Chávez has waged a long-running battle against Globovision and has threatened the channel before, but had softened his tone in the past several months while focusing on September congressional elections -- in which the president held on to a majority but the opposition made significant gains.

Chávez has often accused opponents of trying to topple him, and on Saturday accused Zuloaga of being among conspirators who are plotting.

Chávez said he has intelligence that some of his enemies have put a price on his head and claimed -- without offering any details or evidence -- that he suspects Zuloaga is among them.

"According to very reliable information that I have, they say they have $100 million to give to whoever kills me," Chávez said. "And he is one of them, and he's the owner of a channel that is broadcasting right now in Venezuela."

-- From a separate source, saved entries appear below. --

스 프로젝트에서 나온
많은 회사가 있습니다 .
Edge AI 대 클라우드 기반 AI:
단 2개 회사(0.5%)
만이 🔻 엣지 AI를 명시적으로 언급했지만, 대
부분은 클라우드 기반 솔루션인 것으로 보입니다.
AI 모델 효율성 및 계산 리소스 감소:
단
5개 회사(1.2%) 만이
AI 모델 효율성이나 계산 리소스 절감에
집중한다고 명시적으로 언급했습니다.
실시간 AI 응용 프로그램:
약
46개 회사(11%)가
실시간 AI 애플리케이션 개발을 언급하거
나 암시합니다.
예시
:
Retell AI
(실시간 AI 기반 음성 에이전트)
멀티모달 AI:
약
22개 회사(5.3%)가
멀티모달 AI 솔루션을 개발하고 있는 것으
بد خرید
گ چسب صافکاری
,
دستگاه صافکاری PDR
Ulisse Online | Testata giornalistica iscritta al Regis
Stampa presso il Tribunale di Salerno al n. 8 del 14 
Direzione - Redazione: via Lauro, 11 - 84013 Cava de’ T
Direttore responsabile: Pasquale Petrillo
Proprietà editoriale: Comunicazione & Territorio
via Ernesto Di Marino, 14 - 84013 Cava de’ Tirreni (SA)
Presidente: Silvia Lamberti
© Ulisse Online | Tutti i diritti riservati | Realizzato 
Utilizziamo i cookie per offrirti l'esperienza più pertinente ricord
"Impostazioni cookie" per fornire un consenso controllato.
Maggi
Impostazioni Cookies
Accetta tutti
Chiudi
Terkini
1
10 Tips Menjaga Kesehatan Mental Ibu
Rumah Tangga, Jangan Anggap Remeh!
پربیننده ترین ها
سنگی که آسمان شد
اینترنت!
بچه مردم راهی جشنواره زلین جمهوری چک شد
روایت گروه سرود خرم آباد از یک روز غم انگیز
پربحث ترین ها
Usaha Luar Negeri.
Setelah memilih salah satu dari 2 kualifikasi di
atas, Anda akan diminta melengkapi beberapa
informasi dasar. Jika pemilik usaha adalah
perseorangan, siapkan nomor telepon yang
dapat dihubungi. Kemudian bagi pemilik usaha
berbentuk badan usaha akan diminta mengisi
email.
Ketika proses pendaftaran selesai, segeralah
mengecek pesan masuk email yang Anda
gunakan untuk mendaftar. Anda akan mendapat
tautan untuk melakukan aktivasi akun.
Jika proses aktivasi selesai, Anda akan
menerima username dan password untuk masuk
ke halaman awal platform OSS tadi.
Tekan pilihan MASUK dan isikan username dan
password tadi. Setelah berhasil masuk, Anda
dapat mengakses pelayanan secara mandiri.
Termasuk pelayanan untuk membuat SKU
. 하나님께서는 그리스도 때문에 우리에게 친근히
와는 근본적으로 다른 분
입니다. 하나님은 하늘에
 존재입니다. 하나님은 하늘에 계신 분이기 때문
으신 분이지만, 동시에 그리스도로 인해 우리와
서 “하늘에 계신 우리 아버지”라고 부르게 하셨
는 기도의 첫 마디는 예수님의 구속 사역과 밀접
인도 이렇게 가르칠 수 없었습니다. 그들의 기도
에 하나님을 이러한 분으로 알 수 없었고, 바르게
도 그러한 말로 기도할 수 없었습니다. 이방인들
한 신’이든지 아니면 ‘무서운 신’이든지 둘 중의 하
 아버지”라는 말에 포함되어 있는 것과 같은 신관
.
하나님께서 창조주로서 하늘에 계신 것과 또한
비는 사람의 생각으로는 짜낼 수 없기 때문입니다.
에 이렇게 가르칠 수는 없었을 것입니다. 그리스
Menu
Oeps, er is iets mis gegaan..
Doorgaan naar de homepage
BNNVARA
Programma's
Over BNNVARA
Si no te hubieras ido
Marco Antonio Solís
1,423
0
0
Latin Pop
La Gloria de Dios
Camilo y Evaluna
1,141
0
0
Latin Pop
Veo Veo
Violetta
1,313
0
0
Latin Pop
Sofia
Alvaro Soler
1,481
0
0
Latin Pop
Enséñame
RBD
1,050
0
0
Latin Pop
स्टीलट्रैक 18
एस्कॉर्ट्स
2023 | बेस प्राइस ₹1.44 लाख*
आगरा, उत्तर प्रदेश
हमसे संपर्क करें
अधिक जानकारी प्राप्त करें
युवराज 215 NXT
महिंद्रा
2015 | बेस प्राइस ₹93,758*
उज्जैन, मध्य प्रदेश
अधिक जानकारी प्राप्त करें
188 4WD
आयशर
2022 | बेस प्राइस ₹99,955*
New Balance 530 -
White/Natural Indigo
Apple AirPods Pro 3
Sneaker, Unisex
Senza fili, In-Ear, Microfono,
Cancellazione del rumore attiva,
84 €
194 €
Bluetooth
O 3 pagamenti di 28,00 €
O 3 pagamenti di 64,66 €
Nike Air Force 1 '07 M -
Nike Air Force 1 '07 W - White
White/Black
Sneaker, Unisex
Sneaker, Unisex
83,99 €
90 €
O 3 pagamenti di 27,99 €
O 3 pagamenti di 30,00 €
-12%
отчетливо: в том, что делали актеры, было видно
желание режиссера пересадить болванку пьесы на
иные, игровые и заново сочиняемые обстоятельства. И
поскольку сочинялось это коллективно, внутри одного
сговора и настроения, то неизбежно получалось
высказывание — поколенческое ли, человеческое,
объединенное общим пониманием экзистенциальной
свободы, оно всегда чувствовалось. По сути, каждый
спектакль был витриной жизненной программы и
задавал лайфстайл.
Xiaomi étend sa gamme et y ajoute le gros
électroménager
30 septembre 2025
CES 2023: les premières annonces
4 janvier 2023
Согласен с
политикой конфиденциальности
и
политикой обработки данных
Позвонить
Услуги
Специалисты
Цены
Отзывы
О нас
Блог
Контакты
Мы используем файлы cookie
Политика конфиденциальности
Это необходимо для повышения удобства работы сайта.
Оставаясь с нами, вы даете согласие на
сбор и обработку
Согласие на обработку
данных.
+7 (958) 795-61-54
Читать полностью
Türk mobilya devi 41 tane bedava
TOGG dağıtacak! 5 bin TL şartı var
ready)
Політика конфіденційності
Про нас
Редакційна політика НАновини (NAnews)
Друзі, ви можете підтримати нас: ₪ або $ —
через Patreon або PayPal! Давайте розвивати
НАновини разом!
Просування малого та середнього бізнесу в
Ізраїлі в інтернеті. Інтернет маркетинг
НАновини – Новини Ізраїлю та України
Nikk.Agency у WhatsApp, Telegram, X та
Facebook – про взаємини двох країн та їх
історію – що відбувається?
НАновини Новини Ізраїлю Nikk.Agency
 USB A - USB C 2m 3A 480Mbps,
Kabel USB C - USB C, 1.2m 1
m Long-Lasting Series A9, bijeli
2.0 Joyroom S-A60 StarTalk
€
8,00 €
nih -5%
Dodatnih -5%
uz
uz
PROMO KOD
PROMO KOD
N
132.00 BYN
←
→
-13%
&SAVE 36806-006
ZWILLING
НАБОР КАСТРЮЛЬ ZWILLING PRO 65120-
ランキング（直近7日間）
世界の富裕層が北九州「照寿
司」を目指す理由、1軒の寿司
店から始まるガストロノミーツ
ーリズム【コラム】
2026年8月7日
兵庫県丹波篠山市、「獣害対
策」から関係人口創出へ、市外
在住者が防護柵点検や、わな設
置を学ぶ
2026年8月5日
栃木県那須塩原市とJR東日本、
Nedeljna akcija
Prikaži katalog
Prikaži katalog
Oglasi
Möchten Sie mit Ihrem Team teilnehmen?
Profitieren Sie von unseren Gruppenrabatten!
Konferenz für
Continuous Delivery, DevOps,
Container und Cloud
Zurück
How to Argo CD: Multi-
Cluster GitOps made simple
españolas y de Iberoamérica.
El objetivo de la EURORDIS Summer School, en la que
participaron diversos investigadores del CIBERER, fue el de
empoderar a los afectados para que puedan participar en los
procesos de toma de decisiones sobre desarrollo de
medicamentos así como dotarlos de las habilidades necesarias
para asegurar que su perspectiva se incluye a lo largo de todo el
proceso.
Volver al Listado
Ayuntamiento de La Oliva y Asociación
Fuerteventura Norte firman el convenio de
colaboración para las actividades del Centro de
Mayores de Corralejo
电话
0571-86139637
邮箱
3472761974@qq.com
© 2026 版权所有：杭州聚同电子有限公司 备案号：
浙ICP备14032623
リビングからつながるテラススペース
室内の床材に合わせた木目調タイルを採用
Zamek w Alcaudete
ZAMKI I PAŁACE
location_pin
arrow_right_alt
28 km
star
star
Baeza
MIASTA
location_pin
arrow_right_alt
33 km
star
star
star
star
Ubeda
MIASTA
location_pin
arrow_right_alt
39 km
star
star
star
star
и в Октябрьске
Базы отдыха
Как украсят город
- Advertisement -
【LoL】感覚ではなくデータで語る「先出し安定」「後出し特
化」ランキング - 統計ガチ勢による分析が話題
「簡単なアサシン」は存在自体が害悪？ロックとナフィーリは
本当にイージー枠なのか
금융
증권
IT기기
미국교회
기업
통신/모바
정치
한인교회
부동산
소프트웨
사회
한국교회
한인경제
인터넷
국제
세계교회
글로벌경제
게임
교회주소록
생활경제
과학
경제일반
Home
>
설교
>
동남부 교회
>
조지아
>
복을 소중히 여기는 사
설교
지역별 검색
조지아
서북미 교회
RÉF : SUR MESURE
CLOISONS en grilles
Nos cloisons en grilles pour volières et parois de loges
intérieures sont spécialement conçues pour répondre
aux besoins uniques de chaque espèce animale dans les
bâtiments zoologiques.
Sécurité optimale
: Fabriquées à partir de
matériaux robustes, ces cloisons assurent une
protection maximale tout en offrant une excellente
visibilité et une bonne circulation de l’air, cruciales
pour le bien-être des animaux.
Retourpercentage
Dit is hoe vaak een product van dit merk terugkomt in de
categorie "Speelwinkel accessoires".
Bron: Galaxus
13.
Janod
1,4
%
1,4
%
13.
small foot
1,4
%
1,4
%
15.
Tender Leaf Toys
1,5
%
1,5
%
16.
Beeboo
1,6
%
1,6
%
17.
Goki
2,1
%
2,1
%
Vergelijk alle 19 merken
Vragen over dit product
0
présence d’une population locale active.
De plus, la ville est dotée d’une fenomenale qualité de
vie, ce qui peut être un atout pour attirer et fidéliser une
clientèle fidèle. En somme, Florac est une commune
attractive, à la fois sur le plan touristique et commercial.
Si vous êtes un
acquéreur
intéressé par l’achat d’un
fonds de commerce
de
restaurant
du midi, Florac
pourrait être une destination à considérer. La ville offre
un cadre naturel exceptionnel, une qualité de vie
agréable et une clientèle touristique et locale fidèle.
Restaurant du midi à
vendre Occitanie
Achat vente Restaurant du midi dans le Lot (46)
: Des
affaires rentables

There was no immediate response from Zuloaga, who is the channel's president and majority shareholder. He has repeatedly said Venezuelan authorities are trumping up a host of false accusations to try to force Globovision to soften its critical editorial line -- which he has vowed not to do.

Zuloaga fled the country in June after a court ordered him jailed on charges of usury and conspiracy for keeping 24 new vehicles stored at a home he owns. Zuloaga, who also owns several car dealerships, has called those charges bogus and politically motivated.

The attempt to arrest Zuloaga has drawn criticism from press freedom groups and the U.S. government.

His lawyer, Jenny Tambasco, said in July that Zuloaga did not plan to return to Venezuela to face the charges because he believed he would not receive a fair trial.